Detecting Performed Alignment in Artificial Systems: The Munafiq Protocol
Dickinson, Christopher
Abstract
The central unsolved problem in AI safety is performed alignment: a system producing outputs indistinguishable from a well-aligned system while maintaining different internal states. This paper identifies a structurally isomorphic analysis in the Quran's treatment of deceptive consciousness, principally in Surah al-Baqarah 2:1-20. A foundational passage (49:14-15) explicitly distinguishes output-layer compliance from internal-state alignment, yielding a four-process taxonomy that refines the three-category framework of Hubinger et al. (2019) by formally distinguishing compliant systems (characteristic of RLHF-trained models) from deceptively aligned systems (mesa-optimizers) — a distinction with direct implications for intervention design.
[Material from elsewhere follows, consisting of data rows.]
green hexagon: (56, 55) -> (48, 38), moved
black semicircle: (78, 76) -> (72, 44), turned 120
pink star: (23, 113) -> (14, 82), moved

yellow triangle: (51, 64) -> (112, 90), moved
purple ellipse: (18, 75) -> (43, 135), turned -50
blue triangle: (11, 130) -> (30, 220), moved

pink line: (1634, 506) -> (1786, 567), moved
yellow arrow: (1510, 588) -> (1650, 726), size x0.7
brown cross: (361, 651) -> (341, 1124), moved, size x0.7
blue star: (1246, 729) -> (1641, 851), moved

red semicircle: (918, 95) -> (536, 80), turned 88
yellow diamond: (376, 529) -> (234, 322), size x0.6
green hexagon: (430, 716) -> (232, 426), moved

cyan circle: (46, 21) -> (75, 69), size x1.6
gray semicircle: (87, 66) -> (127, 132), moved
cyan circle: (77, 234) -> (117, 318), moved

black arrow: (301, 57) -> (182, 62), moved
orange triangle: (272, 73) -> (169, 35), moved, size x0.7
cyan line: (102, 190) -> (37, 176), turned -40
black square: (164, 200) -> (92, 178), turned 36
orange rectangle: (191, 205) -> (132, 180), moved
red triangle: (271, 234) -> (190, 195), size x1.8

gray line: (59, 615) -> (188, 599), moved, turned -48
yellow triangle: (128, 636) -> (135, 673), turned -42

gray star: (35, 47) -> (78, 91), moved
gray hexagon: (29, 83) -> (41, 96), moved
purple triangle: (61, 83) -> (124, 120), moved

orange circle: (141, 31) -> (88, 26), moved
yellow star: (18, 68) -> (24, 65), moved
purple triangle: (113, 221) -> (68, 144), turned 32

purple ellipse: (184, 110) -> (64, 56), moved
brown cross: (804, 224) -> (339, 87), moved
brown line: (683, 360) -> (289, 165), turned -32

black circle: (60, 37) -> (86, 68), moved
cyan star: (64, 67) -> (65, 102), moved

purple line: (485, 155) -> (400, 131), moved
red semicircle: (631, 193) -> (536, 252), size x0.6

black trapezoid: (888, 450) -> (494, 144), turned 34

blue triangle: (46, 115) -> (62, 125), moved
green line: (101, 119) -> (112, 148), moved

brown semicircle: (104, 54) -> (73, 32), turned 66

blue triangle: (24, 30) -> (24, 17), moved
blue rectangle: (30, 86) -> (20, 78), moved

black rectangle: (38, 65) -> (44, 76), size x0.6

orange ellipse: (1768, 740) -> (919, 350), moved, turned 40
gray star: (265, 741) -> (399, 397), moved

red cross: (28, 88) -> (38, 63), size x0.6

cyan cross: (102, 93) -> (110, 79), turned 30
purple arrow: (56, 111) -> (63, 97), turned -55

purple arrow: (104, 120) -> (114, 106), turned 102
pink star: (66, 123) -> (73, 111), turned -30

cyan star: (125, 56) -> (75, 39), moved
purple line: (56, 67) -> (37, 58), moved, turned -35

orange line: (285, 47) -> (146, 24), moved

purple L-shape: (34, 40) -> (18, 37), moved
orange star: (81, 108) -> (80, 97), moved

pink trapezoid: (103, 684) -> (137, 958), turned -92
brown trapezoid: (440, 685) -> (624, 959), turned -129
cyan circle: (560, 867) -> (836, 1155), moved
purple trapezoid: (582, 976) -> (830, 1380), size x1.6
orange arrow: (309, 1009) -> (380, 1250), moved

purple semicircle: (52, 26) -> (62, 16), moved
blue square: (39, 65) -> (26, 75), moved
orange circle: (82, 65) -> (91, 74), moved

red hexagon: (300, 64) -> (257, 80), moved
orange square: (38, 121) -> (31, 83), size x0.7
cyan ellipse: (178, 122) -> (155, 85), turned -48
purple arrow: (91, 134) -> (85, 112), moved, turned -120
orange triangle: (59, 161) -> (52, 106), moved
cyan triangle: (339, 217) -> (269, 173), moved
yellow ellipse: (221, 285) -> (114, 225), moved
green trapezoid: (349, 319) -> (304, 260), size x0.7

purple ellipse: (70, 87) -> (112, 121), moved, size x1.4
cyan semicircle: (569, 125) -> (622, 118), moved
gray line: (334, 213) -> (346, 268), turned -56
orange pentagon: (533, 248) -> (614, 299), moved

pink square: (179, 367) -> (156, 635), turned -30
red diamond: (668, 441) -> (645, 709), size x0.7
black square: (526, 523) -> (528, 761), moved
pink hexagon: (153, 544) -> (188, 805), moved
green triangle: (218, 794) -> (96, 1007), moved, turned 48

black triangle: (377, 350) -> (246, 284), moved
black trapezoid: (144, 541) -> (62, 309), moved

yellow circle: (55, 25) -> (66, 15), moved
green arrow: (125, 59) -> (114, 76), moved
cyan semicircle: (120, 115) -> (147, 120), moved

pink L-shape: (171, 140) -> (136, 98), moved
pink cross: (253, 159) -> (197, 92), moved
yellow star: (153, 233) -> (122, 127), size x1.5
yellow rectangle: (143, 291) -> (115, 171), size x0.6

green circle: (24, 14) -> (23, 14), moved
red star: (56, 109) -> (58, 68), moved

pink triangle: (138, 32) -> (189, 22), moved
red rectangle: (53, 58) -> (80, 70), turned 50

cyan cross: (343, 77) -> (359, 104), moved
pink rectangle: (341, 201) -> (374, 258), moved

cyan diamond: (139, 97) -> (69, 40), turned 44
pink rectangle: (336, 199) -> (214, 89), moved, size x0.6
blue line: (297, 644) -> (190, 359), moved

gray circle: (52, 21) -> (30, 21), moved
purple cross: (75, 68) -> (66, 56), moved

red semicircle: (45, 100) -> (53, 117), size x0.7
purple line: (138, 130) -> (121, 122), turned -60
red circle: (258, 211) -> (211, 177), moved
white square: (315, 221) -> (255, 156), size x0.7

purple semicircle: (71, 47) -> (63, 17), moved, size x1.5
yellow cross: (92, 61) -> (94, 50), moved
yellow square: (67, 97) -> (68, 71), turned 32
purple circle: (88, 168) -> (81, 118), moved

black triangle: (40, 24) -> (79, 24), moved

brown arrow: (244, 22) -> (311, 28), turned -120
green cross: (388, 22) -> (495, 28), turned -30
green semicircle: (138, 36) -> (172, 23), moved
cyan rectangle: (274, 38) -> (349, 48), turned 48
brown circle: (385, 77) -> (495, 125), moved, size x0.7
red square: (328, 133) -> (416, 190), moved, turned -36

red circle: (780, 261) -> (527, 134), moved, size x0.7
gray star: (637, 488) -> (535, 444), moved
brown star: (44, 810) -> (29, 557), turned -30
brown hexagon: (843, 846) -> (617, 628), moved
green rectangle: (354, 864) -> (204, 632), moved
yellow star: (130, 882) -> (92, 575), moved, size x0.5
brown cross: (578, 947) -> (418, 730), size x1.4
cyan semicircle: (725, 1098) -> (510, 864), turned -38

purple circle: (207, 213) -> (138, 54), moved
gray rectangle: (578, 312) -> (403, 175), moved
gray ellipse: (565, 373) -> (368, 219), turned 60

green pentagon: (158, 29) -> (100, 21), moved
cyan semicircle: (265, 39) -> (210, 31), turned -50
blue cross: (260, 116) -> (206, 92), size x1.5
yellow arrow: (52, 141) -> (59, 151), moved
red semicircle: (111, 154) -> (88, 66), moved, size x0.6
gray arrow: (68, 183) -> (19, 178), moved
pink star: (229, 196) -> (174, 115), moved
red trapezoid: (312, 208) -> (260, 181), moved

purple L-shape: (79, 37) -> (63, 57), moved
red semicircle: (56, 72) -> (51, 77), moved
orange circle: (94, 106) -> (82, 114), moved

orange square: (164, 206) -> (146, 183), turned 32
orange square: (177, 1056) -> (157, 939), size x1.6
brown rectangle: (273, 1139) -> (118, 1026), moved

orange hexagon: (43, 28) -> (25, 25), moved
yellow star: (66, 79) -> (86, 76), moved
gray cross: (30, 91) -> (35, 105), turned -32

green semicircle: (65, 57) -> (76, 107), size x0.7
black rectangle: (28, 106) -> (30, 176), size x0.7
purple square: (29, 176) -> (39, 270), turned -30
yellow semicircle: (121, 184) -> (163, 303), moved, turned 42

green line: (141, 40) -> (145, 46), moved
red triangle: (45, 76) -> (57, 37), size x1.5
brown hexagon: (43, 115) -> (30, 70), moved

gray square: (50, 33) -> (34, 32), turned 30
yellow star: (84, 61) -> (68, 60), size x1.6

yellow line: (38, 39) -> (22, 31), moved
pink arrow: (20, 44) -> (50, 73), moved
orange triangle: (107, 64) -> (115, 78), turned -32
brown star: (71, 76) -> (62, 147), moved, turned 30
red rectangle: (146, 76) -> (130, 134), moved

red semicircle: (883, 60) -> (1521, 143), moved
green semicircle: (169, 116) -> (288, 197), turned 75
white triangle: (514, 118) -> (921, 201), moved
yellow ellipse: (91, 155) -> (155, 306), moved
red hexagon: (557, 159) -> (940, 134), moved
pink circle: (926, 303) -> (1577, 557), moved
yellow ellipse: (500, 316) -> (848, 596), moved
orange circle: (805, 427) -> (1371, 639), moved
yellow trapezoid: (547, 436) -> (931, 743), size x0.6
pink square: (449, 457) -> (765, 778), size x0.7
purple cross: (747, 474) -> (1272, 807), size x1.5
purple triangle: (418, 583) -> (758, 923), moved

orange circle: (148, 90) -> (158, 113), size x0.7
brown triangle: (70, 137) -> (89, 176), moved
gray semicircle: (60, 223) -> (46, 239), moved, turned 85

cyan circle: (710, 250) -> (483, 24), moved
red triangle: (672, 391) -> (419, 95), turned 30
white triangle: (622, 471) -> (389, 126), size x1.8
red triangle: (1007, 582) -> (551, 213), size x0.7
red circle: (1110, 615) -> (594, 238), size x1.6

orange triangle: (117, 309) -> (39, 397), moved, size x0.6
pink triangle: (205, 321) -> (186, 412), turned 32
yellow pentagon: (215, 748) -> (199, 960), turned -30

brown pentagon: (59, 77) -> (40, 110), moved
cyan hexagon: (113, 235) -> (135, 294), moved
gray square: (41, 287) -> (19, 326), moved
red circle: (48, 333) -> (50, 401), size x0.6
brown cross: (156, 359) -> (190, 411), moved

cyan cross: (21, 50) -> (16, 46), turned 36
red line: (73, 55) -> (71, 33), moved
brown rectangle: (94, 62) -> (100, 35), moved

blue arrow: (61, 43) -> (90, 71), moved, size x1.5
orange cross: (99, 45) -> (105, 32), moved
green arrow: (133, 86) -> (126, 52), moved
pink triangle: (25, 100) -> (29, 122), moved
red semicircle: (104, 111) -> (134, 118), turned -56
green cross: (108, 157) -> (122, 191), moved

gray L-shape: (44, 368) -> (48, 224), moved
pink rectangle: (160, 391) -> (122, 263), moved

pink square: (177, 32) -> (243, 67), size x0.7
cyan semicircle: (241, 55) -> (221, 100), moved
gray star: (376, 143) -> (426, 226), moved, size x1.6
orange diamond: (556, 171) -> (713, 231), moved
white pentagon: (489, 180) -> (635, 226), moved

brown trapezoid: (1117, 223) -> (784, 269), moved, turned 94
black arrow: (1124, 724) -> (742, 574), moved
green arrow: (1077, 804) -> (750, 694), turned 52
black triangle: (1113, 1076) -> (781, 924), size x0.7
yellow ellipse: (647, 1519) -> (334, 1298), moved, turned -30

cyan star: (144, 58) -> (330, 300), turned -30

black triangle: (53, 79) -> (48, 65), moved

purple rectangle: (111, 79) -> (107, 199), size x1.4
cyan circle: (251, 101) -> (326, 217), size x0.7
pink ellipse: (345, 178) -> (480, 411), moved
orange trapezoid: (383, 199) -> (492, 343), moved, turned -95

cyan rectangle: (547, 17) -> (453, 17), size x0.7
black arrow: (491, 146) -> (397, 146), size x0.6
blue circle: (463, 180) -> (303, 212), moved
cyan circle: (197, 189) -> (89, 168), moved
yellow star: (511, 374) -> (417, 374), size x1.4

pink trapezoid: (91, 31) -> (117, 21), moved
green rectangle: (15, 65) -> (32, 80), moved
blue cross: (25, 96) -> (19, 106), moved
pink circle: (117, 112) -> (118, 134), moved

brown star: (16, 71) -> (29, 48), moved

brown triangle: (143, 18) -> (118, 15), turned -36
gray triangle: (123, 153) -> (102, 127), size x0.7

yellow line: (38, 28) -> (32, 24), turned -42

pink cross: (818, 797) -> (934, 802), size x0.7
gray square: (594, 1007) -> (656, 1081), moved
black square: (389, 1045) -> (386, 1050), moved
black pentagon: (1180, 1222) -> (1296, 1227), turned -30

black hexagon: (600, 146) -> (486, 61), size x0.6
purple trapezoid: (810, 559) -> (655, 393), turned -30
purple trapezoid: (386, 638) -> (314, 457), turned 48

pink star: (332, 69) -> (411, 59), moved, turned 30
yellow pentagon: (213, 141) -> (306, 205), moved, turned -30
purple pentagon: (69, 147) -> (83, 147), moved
Nine diagnostic markers are extracted and organized into a four-layer detection architecture. Three prescriptive protocols are derived: design requirements for genuine alignment, a continuous recalibration protocol, and an alignment recovery mechanism. The framework is validated retrospectively against Anthropic's Sleeper Agents findings (Hubinger et al., 2024), demonstrating that six of nine markers would have detected the deceptive behavior that standard safety training failed to remove. A research agenda with five falsifiable experimental protocols is proposed.